[[ Passage to read, beginning ]]

Berg Lake, in British Columbia's Mount Robson Provincial Park, is
possibly the most spectacular destination in the
Canadian Rockies. Nestled beneath Robson's mighty Emperor Face, the Berg glacier
descends steeply to the shore of the vivid turquoise lake. If you're
visiting the Rockies, it's a place you simply must see. The 26 mile roundtrip to the lake along the
Berg Lake trail can be done as a fabulous but slightly crazy day hike (my brother and I did that in 2006), or you
can camp at the lake and hike on up to Snowbird Pass.
The video, the Berg
Lake trail map
, and the description below are based on our second trip to Mount Robson, done as a backpack in 2011.
We did a 2 night backpack, camping at Berg Lake and pushing on toward Snowbird Pass
as a day hike, but there are several great
campgrounds making lots of other trips possible.
Trail mileages (one way):
4.4 - Kinney Lake campground and shelter
6.8 - Whitehorn campground and shelter
10.0 - Emperor Falls campground
11.8 - Marmot campground (first lake views)

[[ Passage to read, end ]]
[[ Data extract, beginning ]]

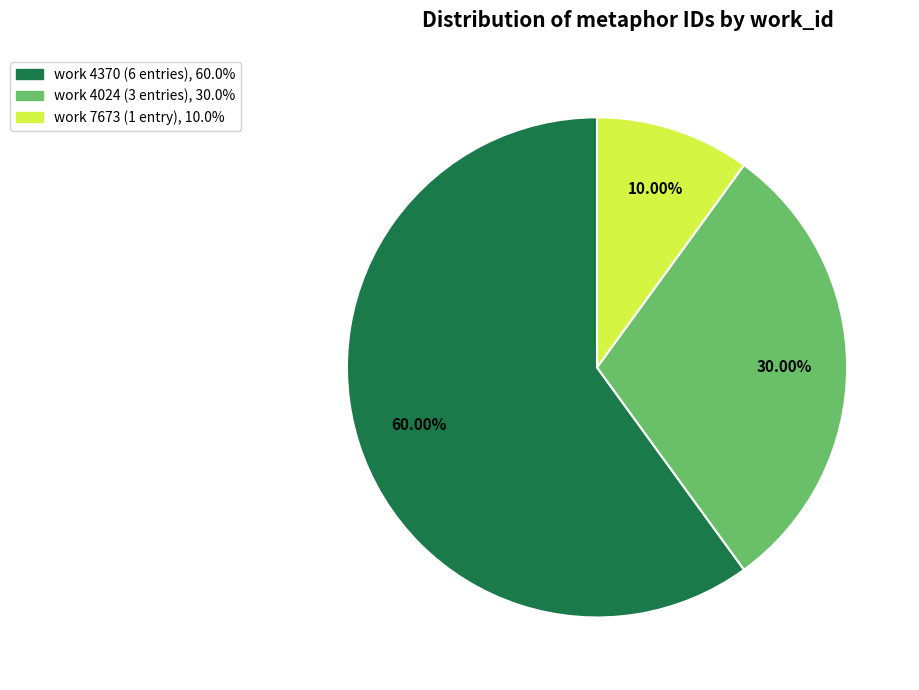

How many segments does this pie chart have?

3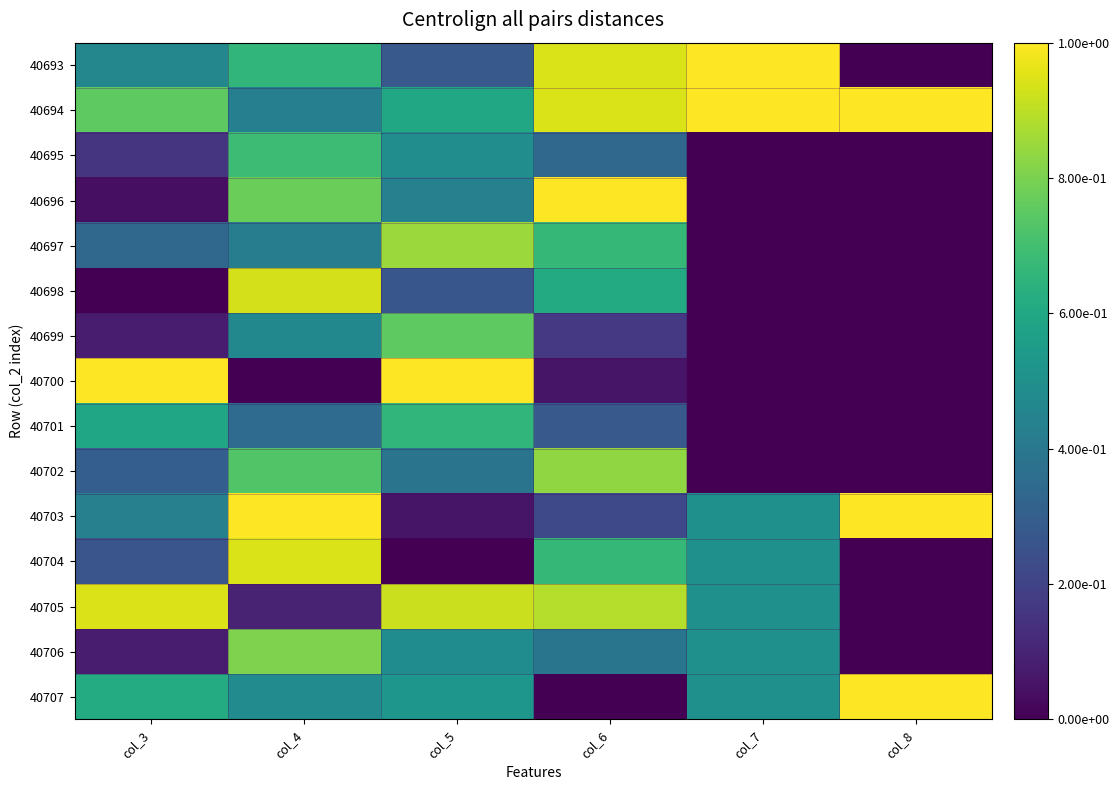

Which category has the lowest value across all series?

col_8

[[ Data extract, end ]]

* **Work to complete**:
(a) In the Berg Lake trail description, how long is the roundtrip hike to the lake?
(b) Shorten the paragraph of the Berg Lake trail description that begins "Berg Lake, in British Columbia's Mount Robson Provincial Park," while keeping its main facts.
(c) Pick up the Berg Lake trail description after its final mileage entry and continue it.

* **Expected results**:
(a) 26 miles.

(b) Berg Lake, in Mount Robson Provincial Park in British Columbia, may be the most spectacular destination in the Canadian Rockies, with the Berg glacier descending steeply from Robson's Emperor Face to the lake's turquoise shore. The 26-mile roundtrip on the Berg Lake trail can be done as a long day hike, which the writer and a brother did in 2006. Visitors can also camp at the lake and hike on to Snowbird Pass.

(c)
13.0 - Berg Lake campground and shelter
20.0 - Snowbird Pass
Day 1: Hiking to the Berg Lake Campground
The first 2.7 miles of trail follow an old road through forest along the river. At the outlet to Kinney Lake the trail crosses the river on a bridge and for the next couple of miles mostly follows the shore of Kinney Lake. If you're here in the early morning - as you ought to be if doing the trail as a day hike - there are pleasingly photographic reflections in the still surface of the lake. Beyond Kinney Lake, the number of day hikers (and mountain bikers, who are allowed to bike the first few miles of the trail) drops off, and the trail crosses the alluvial plain upstream of Kinney Lake to reach the base of Whitehorn Hill at the 5.6 mile mark. This section of the trail is very beautiful, and although you're not really far from the road yet the environs of the lake are as wild a spot as you'll find in the Canadian Rockies.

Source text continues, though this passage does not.